Stored data entries:
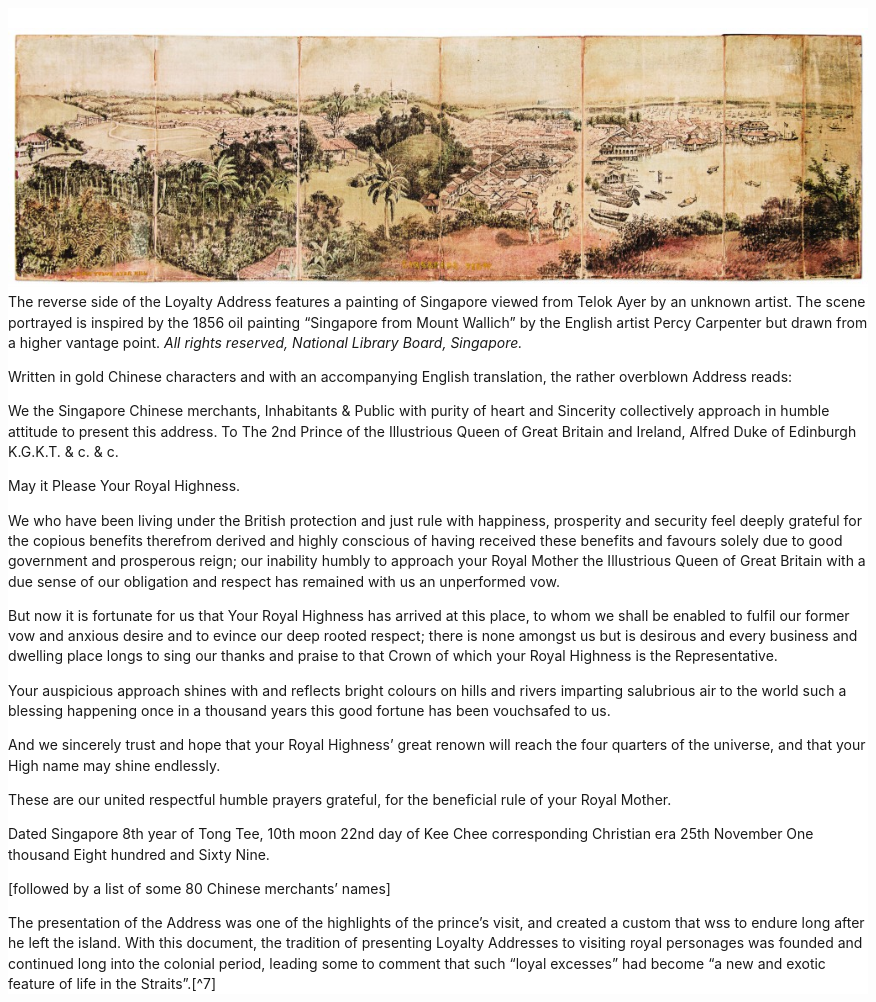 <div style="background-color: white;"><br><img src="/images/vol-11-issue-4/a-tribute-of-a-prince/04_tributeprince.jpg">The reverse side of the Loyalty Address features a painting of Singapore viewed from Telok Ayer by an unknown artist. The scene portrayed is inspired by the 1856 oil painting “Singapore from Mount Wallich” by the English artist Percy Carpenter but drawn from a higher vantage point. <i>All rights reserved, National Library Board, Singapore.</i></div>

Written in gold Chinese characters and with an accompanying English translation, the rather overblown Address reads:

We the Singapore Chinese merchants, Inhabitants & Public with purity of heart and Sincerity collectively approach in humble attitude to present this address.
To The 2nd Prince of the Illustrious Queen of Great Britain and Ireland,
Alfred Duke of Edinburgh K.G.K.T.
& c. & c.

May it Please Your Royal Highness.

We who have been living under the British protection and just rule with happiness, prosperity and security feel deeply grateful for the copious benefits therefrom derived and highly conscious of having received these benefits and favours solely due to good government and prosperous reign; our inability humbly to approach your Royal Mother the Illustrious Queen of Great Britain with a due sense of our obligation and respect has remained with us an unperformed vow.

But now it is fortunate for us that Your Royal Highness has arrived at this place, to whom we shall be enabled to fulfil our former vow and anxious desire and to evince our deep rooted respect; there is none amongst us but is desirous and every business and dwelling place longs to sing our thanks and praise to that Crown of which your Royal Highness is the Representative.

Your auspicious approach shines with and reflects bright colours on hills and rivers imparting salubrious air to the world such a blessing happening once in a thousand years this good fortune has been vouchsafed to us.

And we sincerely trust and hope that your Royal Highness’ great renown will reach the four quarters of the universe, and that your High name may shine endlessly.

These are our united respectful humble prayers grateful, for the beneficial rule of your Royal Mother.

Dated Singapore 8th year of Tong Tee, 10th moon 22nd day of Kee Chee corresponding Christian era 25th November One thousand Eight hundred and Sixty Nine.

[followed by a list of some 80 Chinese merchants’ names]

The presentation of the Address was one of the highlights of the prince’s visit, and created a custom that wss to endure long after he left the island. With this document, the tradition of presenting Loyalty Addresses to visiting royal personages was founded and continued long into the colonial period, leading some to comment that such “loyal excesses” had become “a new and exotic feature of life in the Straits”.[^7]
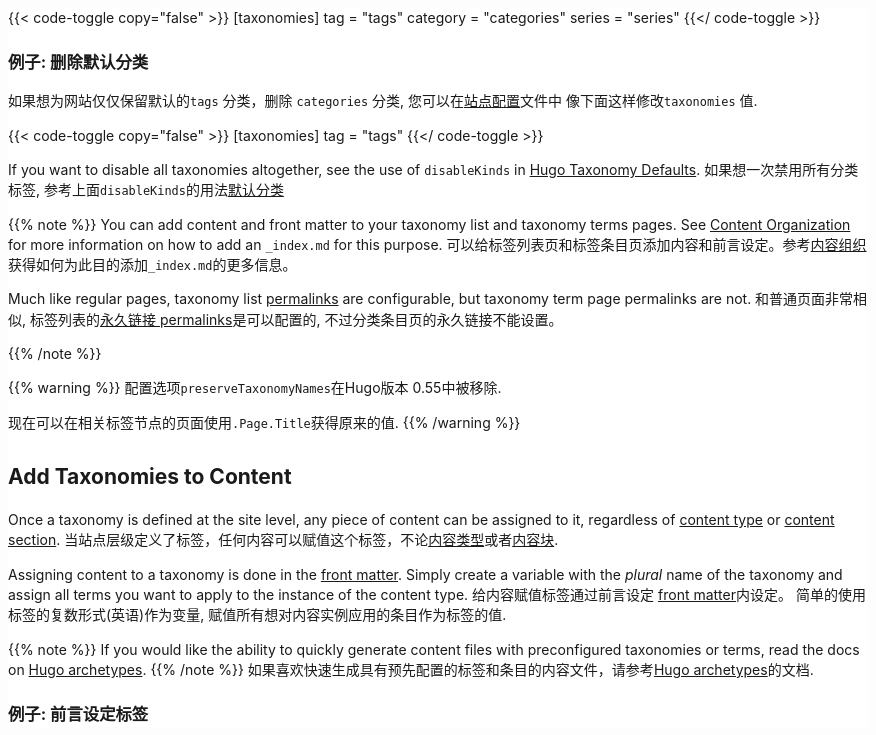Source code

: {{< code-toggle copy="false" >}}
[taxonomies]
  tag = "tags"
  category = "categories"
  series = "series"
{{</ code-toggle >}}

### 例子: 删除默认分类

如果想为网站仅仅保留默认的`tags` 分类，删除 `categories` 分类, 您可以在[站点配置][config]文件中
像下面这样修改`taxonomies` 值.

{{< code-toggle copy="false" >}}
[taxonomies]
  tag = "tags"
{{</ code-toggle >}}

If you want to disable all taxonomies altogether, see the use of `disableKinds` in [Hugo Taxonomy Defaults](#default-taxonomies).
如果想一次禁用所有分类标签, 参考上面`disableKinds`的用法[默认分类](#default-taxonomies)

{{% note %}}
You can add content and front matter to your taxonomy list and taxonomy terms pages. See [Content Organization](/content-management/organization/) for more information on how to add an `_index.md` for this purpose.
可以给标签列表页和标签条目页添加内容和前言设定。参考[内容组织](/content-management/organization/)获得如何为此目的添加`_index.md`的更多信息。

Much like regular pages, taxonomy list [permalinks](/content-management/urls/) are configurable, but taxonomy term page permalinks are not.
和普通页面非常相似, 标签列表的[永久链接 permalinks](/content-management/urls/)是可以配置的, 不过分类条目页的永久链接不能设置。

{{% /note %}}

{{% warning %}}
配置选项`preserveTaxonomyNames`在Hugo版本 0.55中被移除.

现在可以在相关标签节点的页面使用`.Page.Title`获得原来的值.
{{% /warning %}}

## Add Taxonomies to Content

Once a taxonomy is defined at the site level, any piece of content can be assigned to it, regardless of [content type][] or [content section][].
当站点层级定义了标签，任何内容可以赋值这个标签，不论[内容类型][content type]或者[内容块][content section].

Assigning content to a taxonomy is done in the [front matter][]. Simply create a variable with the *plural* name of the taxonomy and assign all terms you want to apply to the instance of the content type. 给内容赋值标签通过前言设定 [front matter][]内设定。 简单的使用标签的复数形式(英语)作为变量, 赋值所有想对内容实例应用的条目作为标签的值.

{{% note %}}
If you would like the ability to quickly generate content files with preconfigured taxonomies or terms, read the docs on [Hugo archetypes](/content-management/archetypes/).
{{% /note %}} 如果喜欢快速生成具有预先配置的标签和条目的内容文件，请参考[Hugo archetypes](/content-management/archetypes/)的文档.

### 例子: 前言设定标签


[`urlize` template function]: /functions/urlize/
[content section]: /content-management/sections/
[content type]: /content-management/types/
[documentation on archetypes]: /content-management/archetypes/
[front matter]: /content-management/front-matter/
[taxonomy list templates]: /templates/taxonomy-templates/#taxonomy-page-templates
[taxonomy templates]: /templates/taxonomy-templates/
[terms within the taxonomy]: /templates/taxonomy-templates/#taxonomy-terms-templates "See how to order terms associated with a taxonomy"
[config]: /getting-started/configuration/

* **Work required**
Please return all lines above in which the string "copy" is found.

* **Final answer**
: {{< code-toggle copy="false" >}}
{{< code-toggle copy="false" >}}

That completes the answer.